Die Bulli-Liebe entbrannte noch im Wendejahr, erzählt Raddau. 200 Meter sei er bei Verwandten aus dem Westen mitgefahren, „da war ich infiziert“. „Andere haben Hunde oder spielen Tennis, mein Hobby sind halt Bullis.“ Seine Frau Doris Reisenauer (der er natürlich auch in einem Bulli näher gekommen ist) teilt das Hobby mit ihm – inklusive vieler Touren zu Bulli-Treffen. Für sie hat er einen Schlafanhänger gebaut, „weil ich so laut schnarche“: natürlich auf T3-Basis und in gleicher Farbe wie sein Camper.

Der Schönste

Der schönste VW Bus beim Treffen auf dem Hohen Hagen in Dransfeld kommt aus dem Raum Hanau und ist ein T3 DoKa (Doppelkabine) im Stil eines amerikanischen Pickups. Teilnehmer und Gäste konnten am Sonnabend ihren Favoriten benennen. Der Siegerpokal ging schließlich an Franklin De Costa.

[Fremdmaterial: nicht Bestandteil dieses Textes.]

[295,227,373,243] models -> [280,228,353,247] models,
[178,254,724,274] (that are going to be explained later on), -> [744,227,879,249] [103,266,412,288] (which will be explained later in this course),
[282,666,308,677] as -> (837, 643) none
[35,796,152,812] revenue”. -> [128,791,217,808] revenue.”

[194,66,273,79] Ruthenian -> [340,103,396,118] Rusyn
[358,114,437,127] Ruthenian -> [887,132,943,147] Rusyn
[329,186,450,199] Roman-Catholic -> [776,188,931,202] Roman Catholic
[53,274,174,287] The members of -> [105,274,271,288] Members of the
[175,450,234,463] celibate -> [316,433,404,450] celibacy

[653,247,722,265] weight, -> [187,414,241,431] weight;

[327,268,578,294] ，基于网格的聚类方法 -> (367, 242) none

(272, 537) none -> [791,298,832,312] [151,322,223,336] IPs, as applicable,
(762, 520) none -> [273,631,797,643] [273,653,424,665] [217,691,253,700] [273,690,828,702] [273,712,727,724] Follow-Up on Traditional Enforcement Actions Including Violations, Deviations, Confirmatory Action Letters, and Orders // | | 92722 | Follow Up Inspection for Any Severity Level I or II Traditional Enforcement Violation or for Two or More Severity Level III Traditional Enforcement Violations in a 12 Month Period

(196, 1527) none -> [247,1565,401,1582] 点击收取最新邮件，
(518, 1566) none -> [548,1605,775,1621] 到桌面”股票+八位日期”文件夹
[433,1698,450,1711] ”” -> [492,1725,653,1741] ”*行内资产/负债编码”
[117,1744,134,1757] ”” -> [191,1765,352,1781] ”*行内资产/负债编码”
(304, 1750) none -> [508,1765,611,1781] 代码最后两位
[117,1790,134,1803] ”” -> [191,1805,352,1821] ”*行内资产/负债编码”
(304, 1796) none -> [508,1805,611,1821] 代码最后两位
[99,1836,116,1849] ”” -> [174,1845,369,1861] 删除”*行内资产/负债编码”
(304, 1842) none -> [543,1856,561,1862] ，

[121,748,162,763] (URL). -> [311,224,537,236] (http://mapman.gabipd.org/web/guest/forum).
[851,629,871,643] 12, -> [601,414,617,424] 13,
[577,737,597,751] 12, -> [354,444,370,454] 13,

Sein 33 Jahre alter knallroter VW T3 ist schon optisch ein Hingucker, kann sich aber auch unter dem Aufbau sehen und hören lassen: Dort verbirgt sich ein V8-Motor (Audi) mit 4,2 Liter Hubraum und 300 PS, Spitzengeschwindigkeit 230 bei einer Beschleunigung von 0 auf 100 in weniger als zehn Sekunden. us

Viel Eigenbau steckt auch im knallroten T3 DoKa (Doppelkabiner), Baujahr 1983, von Franklin De Costa aus Hanau: ein tiefer gelegter Bolide mit Audi-Technik, 4,2 Liter V8-Motor, 300 PS unter einer Glasabdeckung und Luftfederung, mit der er das Auto via Handy tanzen lassen kann. Es ist ein Bulli mit feinen Details: farblich passende Spiele-Würfel als Türknauf, passenden Lederbezügen für Armaturen, Ladefläche mit Holzumrandung im Jack-Daniels-Retro-Stil. Wie viel Geld der pensionierte 65-jährige Lkw-Fahrer in den vergangenen zehn Jahren in seinen T3 gesteckt hat, verrät er nicht.